The two legislators did not hear from any other constitutional officers, and the only other county officials who spoke out were Commissioner Bert Boldt, who spoke of aquaculture interests in his district, and Sold Waste Director Fonda Davis, who offered a friendly hello.

Both Apalachicola Mayor Kevin Begos and Carrabelle Mayor Brenda La Paz offered extended remarks.

Begos spoke of the improved shape of the city’s finances, including exponential growth in the city’s general fund, now at close to $2 million, as well as revenues available to the Community Redevelopment Agency, now at about $267,000.

He spoke of efforts to secure state grants and other help for improving the city’s aging stormwater system, as well as to fully meet the needs of its water and sewer plant, now largely governed by the terms of a consent order the city has with the Department of Environmental Protection.

He also shared a list of concerns from City Commissioner Adriane Elliott, who raised the issue of monies lost in state and local sales taxes by online revenue operation. Her list also included concern about the state’s decision to strip municipalities of their authority to regulate short-term rentals.

“Affordable housing is still a huge issue for us,” said Begos, noting that the city owns 70 single family lots and 100 acres of land out by the airport.

“We have property and we’re willing to work with developers and the state,” he said.

La Paz noted the city plans to submit a request for a roadway improvement to Bay Wood Drive, a heavily used two-mile roadway, in need of paving and roadside ditches, signage and striping.

“It’s milled asphalt in poor condition due to unmanaged stormwater,” she said. “Buses must access this roadway which at times has dangerous stormwater overflow.”

The mayor also touted the city’s general aviation airport, which she said is running seven years ahead of its forecasted growth.

“The funding does not meet this accelerated growth,” La Paz, noting a waiting list of 12 to secure hangar space.

“They’re willing to build their own hangars,” she said. “Additional hangars is the key to it all.”

La Paz also raised the issue of what effect the state’s recently approved hike in the minimum wage will have on government budgets.

“The cities and counties find themselves bracing for the inevitable. More than 10 mills may be an option,” she said.
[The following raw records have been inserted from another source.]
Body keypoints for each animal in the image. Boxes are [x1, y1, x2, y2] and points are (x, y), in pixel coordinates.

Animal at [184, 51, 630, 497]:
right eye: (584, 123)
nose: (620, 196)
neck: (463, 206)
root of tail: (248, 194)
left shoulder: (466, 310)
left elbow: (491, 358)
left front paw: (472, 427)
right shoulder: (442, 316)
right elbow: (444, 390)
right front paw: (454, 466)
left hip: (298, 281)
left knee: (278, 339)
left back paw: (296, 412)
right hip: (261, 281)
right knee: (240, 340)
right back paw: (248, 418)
The legislators also heard from St. George island resident Brenda Karlin, who outlined her advocacy for “The Convention of States,” which she described as an effort to impose fiscal restraints the federal government, to limit its power and jurisdiction, and to impose term limits.

One aspect of their advocacy, she said, would curtail local governments’ ability to “shut down the private sector for any reason,” including empowering them “to override any national mask or vaccine requirement.”

She said she also supports a change to how electors vote in the presidential election, giving their vote to the candidate who wins the most counties. “This prevents the state from being dominated by urban areas in presidential elections,” Karlin said.